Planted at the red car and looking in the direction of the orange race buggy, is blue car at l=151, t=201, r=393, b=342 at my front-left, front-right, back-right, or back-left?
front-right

########################################

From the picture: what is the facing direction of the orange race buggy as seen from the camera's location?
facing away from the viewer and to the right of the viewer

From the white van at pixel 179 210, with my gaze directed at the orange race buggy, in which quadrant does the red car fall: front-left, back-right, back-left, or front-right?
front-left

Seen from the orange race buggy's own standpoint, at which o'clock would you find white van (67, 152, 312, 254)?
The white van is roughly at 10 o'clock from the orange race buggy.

########################################

## Action item
Convert the rows into a JSON list of strings, one string per line with blank lines omitted, starting with the line that contains "From the white" and going on through the line that contains "The white van is".

## Finished task
[
  "From the white van at pixel 179 210, with my gaze directed at the orange race buggy, in which quadrant does the red car fall: front-left, back-right, back-left, or front-right?",
  "front-left",
  "Seen from the orange race buggy's own standpoint, at which o'clock would you find white van (67, 152, 312, 254)?",
  "The white van is roughly at 10 o'clock from the orange race buggy."
]